South China Morning Post on Saturday (September 30) quoted the US Credit Rating Agency Standard Square Global Rating estimation that so far this year, the Chinese local government has borrowed 152.3 billion yuan (RMB, the same below, 28.5 billion yuan), which is Liaoning., Small banks in Gansu, Inner Mongolia, Henan, and Heilongjiang fill the balance sheet.The agency said that the total amount of borrowings of Chinese governments in 2022 was 63 billion yuan.

China Financial Supervision officials have strengthened supervision of small loan institutions since 2020.The People's Bank of China also listed 366 financial institutions as "high risks" last year, including urban commercial banks, rural commercial banks and village and township banks.

Reports pointed out that insufficient liquidity of local banks in China may trigger the instability of the state -owned financial system, reduce credit supply in the real economy, and may affect the extensive industry.

Zhu Suzheng, a senior director of Global rating of S & P, analyzes the South China Morning Post. System stability is the primary task of the Chinese government.However, if the local governments are full of debt, or banks' performance is not enough to maintain future repayment, local governments may not consider supporting small banks through special bonds.

She said that the central government may adopt other alternative interventions when needed, but banks with poor prospects and not threatening financial stability may still fail.

Special bonds are a bond for the issuance of Chinese local governments for specific policies, infrastructure projects, or solving specific problems.Since 2019, special bonds have increased significantly each year, and the actual number of new special bonds in 2022 has exceeded 4 trillion yuan.

The China's Monetary Policy Implementation Report released by the Bank of China in February this year showed that from 2020 to 2022, China ’s new 550 billion yuan local government bonds were added to supplement the capital of small and medium -sized banks.According to Standard Purcera, 74.7 billion yuan in the current quota.

Reporting for example, China ’s financial supervision officials took over the urban commercial bank contractor banks in Baotou, Inner Mongolia in 2019, but the bank still declared bankruptcy one year later.The Bank of China also rescued Jinzhou Bank and Hengfeng Bank in 2019.

Since then, the central bank has promised to reduce the number of high -risk financial institutions, and the integration between small banks promoted by local governments has been continuously strengthened.

The International Credit Institution Moody's Investor Services Senior Credit Officer Zhu Shuning told the South China Morning Post that the purpose of small banking integration is to better disperse risks, but the question is whether the risk is sufficient to increase the capital adequacy ratio.
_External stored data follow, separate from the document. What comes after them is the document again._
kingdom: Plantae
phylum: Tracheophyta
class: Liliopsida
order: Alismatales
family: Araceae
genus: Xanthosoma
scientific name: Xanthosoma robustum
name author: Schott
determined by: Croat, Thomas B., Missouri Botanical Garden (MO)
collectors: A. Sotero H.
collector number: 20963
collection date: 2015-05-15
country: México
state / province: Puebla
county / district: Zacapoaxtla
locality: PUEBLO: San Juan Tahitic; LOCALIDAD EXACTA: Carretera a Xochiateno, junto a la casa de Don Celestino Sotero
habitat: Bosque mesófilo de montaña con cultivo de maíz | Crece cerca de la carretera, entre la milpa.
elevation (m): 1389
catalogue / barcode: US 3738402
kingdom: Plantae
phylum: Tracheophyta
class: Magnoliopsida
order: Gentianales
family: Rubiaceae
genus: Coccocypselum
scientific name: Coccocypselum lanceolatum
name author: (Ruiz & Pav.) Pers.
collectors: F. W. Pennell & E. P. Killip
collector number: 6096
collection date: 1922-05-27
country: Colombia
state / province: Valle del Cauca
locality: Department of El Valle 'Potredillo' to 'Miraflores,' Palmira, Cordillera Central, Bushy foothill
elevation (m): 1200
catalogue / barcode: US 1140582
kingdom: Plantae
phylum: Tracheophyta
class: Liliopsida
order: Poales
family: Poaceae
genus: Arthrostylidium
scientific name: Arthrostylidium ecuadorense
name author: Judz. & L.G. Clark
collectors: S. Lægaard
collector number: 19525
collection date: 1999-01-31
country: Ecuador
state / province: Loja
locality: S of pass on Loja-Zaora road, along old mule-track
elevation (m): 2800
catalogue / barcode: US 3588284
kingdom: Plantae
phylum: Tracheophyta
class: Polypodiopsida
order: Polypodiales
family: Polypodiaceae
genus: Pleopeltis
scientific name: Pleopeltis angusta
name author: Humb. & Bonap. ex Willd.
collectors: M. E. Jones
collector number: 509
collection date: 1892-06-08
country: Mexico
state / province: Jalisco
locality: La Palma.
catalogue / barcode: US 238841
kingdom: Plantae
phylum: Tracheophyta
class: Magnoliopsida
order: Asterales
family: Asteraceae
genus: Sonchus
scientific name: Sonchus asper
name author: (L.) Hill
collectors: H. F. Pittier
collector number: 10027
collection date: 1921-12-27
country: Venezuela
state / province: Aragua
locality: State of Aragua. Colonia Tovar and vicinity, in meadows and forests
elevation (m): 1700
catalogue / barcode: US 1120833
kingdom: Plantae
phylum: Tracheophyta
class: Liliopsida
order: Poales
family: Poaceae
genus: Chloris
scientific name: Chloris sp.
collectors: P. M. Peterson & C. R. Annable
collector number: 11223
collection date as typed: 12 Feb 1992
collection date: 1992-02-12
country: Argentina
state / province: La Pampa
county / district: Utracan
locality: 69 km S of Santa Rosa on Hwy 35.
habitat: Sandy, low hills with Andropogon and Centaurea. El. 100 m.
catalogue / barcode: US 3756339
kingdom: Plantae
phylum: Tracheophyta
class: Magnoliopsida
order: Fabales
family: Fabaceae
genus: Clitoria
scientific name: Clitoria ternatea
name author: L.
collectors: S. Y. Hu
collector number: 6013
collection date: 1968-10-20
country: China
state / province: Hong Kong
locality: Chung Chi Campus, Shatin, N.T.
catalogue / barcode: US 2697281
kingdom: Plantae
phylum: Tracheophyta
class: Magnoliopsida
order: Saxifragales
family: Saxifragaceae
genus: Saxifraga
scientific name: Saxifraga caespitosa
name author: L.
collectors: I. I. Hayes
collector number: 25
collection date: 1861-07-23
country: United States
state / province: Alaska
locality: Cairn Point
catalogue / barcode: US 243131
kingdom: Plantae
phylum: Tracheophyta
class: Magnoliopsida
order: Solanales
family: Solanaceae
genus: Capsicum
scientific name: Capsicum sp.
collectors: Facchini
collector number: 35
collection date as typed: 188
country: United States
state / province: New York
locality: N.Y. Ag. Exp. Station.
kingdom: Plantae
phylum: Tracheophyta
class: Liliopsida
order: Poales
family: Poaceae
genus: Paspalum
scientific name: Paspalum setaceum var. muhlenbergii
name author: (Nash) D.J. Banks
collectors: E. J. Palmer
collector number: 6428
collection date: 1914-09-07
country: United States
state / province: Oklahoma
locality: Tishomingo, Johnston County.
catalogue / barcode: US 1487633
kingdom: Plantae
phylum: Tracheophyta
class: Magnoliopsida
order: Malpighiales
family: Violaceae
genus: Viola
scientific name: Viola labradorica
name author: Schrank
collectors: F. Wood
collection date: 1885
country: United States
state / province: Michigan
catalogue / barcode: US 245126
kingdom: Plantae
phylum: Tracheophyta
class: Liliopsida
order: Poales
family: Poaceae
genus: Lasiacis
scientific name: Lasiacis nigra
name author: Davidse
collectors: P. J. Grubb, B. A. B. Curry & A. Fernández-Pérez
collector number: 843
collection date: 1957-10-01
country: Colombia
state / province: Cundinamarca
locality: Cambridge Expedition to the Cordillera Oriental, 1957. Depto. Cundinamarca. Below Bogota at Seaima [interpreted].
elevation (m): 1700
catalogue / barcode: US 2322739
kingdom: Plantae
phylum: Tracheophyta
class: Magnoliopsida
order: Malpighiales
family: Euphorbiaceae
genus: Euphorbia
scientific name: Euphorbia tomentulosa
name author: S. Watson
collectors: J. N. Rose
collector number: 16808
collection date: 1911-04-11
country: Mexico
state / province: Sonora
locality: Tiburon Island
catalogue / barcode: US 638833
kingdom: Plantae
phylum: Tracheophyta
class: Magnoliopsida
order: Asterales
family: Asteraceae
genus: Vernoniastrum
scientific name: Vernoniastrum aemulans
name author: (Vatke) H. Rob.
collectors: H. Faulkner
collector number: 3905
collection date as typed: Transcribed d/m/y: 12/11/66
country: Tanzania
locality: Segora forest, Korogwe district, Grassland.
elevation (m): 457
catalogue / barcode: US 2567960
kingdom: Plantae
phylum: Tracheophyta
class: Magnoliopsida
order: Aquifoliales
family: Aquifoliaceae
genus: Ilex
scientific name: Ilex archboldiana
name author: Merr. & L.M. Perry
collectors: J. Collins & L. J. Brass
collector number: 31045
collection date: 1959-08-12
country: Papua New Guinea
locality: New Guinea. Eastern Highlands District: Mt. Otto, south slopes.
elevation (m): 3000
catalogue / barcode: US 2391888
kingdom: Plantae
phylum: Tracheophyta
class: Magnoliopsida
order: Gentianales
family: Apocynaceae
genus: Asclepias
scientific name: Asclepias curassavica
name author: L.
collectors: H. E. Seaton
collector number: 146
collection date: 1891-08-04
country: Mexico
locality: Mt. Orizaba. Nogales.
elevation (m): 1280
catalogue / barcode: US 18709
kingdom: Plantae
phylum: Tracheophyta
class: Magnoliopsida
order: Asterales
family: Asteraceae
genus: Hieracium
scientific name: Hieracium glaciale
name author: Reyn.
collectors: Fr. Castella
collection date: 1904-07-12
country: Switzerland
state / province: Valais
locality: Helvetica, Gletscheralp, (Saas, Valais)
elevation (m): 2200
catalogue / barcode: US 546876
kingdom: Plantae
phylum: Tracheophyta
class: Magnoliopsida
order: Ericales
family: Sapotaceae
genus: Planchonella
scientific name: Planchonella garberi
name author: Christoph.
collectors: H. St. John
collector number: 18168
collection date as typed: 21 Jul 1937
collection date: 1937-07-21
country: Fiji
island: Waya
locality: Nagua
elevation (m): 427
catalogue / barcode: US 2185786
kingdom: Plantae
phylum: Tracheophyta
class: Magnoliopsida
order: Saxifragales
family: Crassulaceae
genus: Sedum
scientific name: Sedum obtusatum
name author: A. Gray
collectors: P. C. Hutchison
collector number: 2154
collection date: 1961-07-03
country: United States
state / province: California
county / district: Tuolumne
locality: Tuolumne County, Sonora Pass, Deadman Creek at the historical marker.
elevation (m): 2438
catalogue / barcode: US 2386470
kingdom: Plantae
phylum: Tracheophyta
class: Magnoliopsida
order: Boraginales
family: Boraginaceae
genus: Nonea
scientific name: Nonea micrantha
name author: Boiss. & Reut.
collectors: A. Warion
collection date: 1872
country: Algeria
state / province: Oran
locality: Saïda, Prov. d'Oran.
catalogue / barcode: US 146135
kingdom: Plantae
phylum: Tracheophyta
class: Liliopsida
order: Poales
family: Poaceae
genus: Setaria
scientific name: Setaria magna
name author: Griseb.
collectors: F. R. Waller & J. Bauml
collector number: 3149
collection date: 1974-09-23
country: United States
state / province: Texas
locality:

Zhu Ning estimates that as of the end of 2022, 550 billion yuan of special bonds accounted for about 0.9%of the weighted assets of local banks.Risk -weighted assets are used to determine the minimum capital that banks must hold.

Reporting to quote Luo Zhiheng, chief macroeconomic analyst at the Department of Research of the Guangdong Securities Research Department, said that the role of local governments in the regional economy is increasing, including the risks in the field of small banks, which may exacerbate the financial issues of local governments.Many local governments relying on land -selling income have been hit hard due to the real estate crisis.